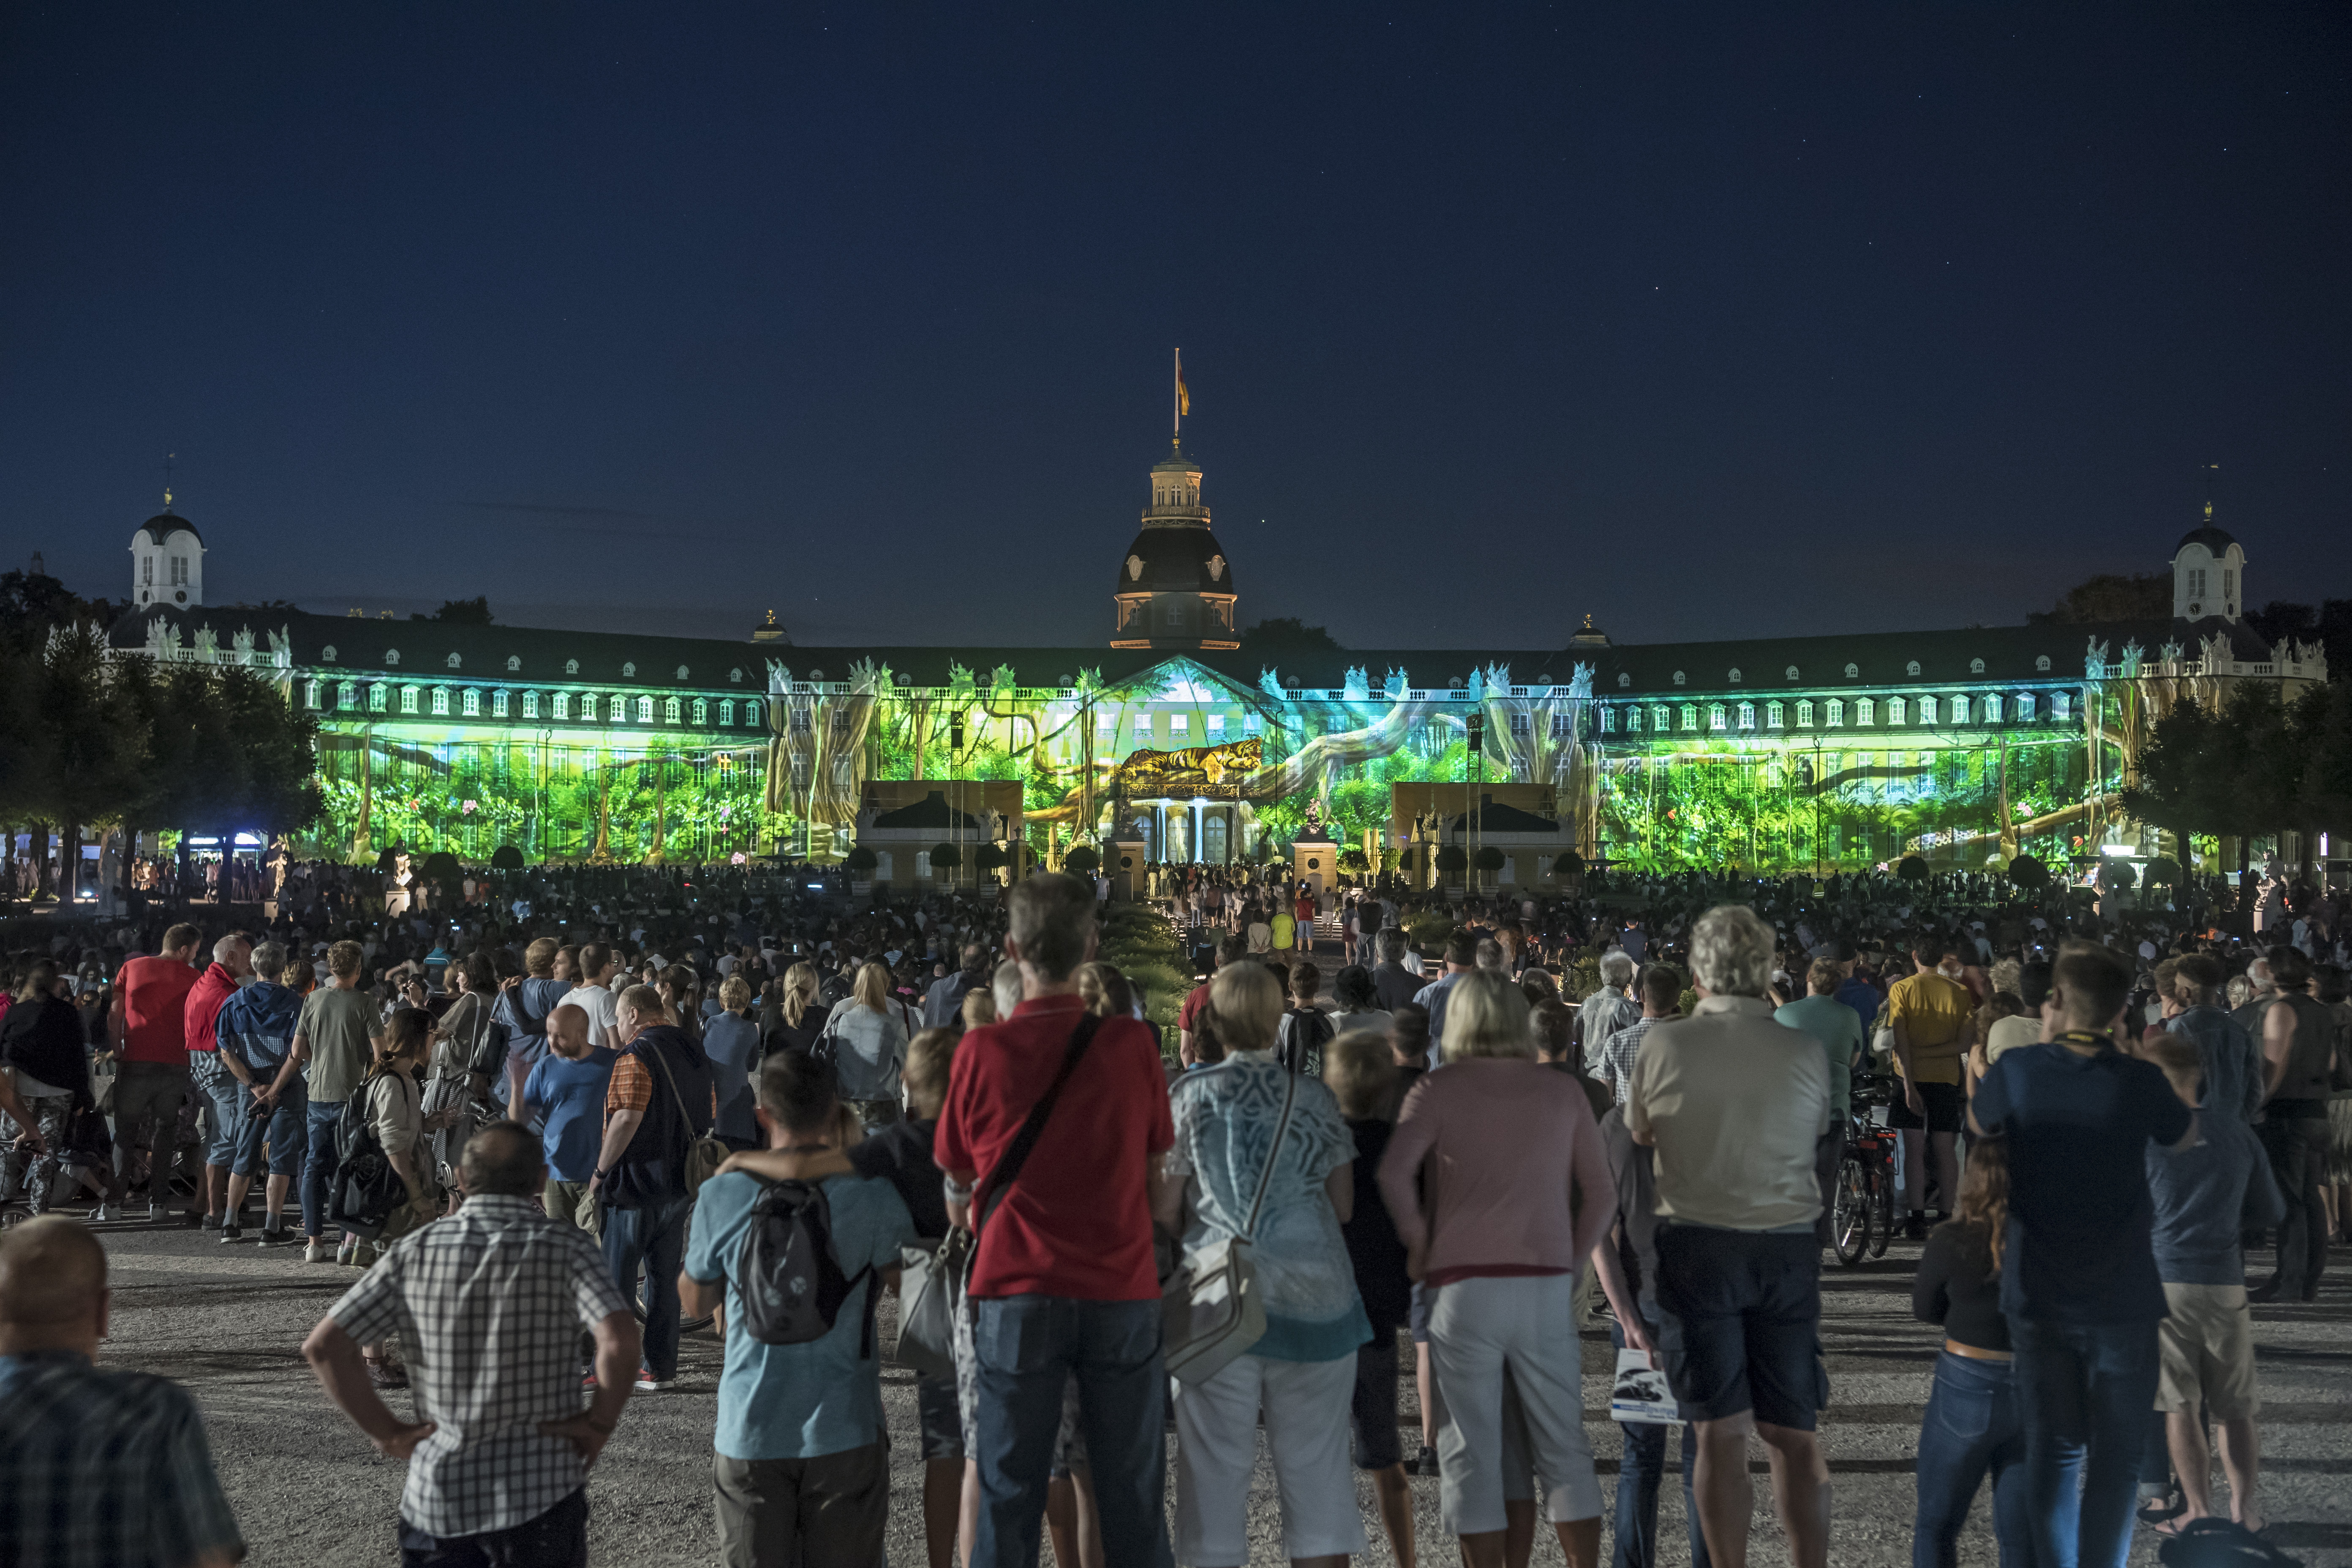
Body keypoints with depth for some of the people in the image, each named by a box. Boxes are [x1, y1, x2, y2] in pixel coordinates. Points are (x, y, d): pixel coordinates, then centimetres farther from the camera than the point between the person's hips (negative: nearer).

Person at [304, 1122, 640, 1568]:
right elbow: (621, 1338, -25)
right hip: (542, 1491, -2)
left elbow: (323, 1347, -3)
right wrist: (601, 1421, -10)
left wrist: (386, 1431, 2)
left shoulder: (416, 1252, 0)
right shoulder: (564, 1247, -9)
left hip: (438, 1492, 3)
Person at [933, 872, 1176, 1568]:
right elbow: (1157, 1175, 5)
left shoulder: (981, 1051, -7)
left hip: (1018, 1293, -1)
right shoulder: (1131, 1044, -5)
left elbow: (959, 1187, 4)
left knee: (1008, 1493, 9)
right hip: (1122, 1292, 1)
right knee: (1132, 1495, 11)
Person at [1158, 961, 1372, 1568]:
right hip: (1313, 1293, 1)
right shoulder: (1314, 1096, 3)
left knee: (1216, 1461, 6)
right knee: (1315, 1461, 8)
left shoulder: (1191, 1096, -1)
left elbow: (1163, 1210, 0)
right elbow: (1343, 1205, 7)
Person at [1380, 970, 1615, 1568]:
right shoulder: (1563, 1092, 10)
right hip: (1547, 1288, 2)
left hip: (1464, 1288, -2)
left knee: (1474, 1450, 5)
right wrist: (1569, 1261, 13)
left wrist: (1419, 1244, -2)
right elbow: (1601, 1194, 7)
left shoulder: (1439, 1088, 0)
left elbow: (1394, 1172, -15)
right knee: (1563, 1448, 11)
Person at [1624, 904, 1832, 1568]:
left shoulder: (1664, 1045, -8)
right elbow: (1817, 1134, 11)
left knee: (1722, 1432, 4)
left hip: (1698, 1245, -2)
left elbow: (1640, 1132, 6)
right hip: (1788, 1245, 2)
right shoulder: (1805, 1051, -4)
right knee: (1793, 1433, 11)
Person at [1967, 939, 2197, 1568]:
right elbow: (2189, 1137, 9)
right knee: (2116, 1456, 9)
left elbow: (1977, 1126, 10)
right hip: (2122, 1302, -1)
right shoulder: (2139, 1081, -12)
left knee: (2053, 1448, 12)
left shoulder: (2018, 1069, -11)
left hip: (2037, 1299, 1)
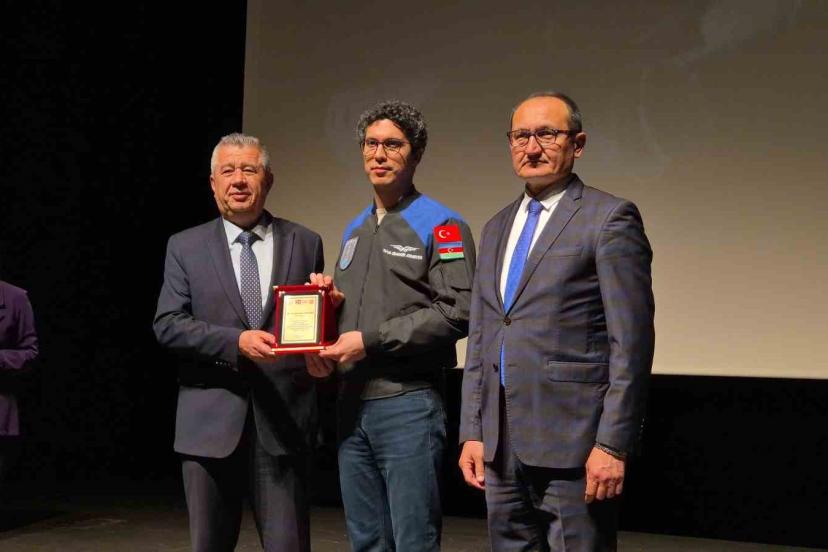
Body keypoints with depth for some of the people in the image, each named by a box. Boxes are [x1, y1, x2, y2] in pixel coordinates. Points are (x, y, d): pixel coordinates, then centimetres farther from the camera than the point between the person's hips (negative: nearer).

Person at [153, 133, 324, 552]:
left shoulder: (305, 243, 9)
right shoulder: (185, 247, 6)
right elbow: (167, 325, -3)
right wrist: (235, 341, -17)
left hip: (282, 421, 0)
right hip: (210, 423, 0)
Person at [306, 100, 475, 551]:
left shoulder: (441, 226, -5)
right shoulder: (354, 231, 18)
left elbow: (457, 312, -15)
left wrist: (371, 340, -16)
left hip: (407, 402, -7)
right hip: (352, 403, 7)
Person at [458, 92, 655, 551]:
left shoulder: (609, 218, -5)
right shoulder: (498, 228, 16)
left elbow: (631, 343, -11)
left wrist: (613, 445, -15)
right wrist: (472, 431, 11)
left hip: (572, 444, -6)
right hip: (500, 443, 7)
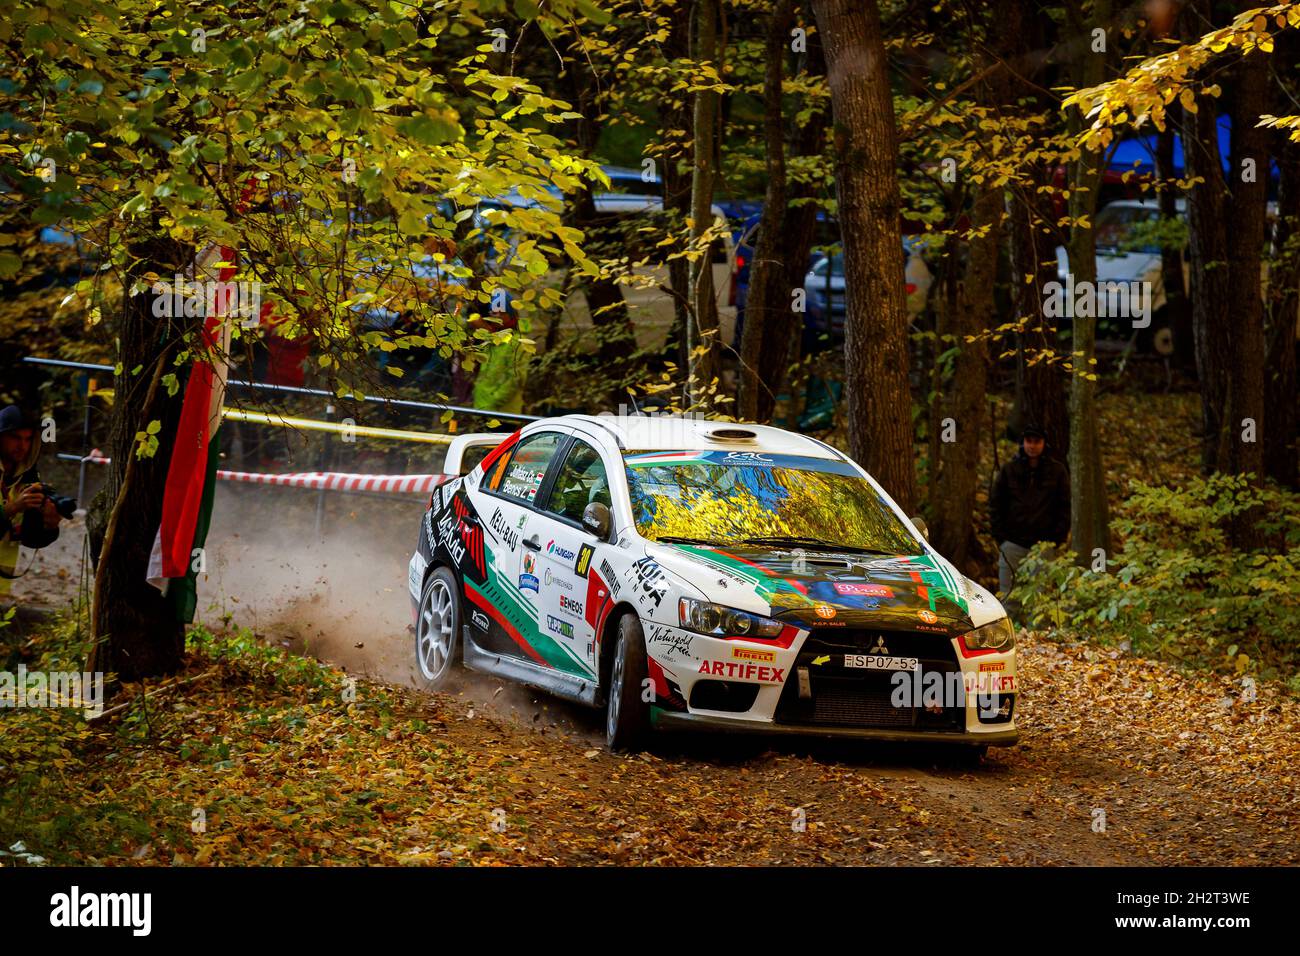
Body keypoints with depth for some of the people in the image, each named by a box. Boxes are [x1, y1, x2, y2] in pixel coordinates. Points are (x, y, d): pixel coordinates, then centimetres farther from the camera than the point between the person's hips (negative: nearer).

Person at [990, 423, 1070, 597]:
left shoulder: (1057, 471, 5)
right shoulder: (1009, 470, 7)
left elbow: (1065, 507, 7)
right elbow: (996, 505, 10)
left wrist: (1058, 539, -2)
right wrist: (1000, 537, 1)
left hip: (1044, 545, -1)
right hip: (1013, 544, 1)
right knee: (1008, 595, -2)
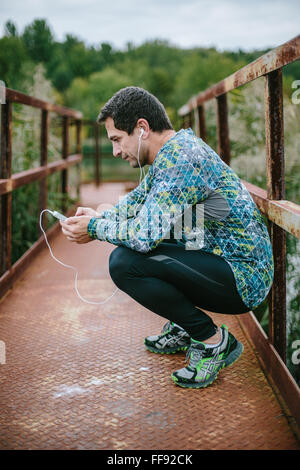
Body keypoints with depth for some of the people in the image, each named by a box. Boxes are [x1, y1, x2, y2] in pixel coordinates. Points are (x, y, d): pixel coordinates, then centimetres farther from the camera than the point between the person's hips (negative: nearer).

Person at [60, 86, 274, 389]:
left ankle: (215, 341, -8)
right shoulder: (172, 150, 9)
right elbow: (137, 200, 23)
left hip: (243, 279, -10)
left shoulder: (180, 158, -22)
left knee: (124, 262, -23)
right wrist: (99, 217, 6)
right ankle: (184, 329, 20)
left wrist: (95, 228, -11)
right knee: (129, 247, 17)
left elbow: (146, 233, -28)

What you should do: Set down the material again exactly. Don't carry over any pictures.

Output:
Body keypoints with depth for some of the people in the image, each named by a box. Boxes are [x1, y1, x2, y2] in pixel coordinates. Points are (x, y, d): pixel coordinates, then centimetres farther from the camera than the point between the person's hips (negative: nearer).

Person at [304, 1122, 640, 1568]:
right elbow: (621, 1338, -25)
right hip: (542, 1491, -2)
left elbow: (323, 1347, -3)
right wrist: (601, 1421, -10)
left wrist: (386, 1431, 2)
left shoulder: (416, 1252, 0)
right shoulder: (564, 1247, -9)
left hip: (438, 1492, 3)
Person at [933, 872, 1176, 1568]:
right elbow: (1157, 1175, 5)
left shoulder: (981, 1051, -7)
left hip: (1018, 1293, -1)
right shoulder: (1131, 1044, -5)
left elbow: (959, 1187, 4)
left knee: (1008, 1493, 9)
right hip: (1122, 1292, 1)
right knee: (1132, 1495, 11)
Person at [1158, 961, 1372, 1568]:
right hip: (1313, 1293, 1)
right shoulder: (1314, 1096, 3)
left knee: (1216, 1461, 6)
right knee: (1315, 1461, 8)
left shoulder: (1191, 1096, -1)
left elbow: (1163, 1210, 0)
right elbow: (1343, 1205, 7)
Person at [1380, 970, 1615, 1568]:
right shoulder: (1563, 1092, 10)
right hip: (1547, 1288, 2)
left hip: (1464, 1288, -2)
left knee: (1474, 1450, 5)
right wrist: (1569, 1261, 13)
left wrist: (1419, 1244, -2)
right elbow: (1601, 1194, 7)
left shoulder: (1439, 1088, 0)
left elbow: (1394, 1172, -15)
right knee: (1563, 1448, 11)
Person at [1624, 904, 1832, 1568]:
left shoulder: (1664, 1045, -8)
right elbow: (1817, 1134, 11)
left knee: (1722, 1432, 4)
left hip: (1698, 1245, -2)
left elbow: (1640, 1132, 6)
right hip: (1788, 1245, 2)
right shoulder: (1805, 1051, -4)
right knee: (1793, 1433, 11)
Person at [1967, 939, 2197, 1568]:
right elbow: (2189, 1137, 9)
right knee: (2116, 1456, 9)
left elbow: (1977, 1126, 10)
right hip: (2122, 1302, -1)
right shoulder: (2139, 1081, -12)
left knee: (2053, 1448, 12)
left shoulder: (2018, 1069, -11)
left hip: (2037, 1299, 1)
Body keypoints with depth for some of the people in the image, each named by a box. Boxes are [x1, y1, x2, y2] in pixel coordinates. Points are (x, y, d): pixel coordinates, then centimetres farther from the camera than the point between the person's hips (negative: nearer).

Person at [153, 133, 324, 552]:
left shoulder: (305, 243, 9)
right shoulder: (185, 247, 6)
right elbow: (167, 325, -3)
right wrist: (235, 341, -17)
left hip: (282, 421, 0)
right hip: (210, 423, 0)
Person at [306, 100, 475, 551]:
left shoulder: (441, 226, -5)
right shoulder: (354, 231, 18)
left elbow: (457, 312, -15)
left wrist: (371, 340, -16)
left hip: (407, 402, -7)
right hip: (352, 403, 7)
Person at [458, 92, 655, 551]:
left shoulder: (609, 218, -5)
right shoulder: (498, 228, 16)
left elbow: (631, 343, -11)
left wrist: (613, 445, -15)
right wrist: (472, 431, 11)
left hip: (572, 444, -6)
right hip: (500, 443, 7)
Body keypoints with depth for some of the people in the image, each named by a box. Boxes are [x1, y1, x2, y2] in pixel coordinates. Points are (x, y, d): pixel coordinates, then centimetres farther from the camera than the point between the person's hips (negative: nearer).

Person at [990, 423, 1070, 597]:
left shoulder: (1057, 471, 5)
right shoulder: (1009, 470, 7)
left elbow: (1065, 507, 7)
right elbow: (996, 505, 10)
left wrist: (1058, 539, -2)
right wrist: (1000, 537, 1)
left hip: (1044, 545, -1)
right hip: (1013, 544, 1)
right knee: (1008, 595, -2)
Body keypoints with depth for some of the people in the image, each named by a box. Boxes are [x1, y1, x2, y2] in pixel coordinates. Points are (x, y, d): pixel coordinates, then centimetres farther from the camera than the point between the person's hips (negative: nearer).

Person at [60, 86, 274, 389]:
left ankle: (215, 341, -8)
right shoulder: (172, 150, 9)
right elbow: (137, 200, 23)
left hip: (243, 279, -10)
left shoulder: (180, 158, -22)
left knee: (124, 262, -23)
right wrist: (99, 217, 6)
right ankle: (184, 329, 20)
left wrist: (95, 228, -11)
right knee: (129, 247, 17)
left elbow: (146, 233, -28)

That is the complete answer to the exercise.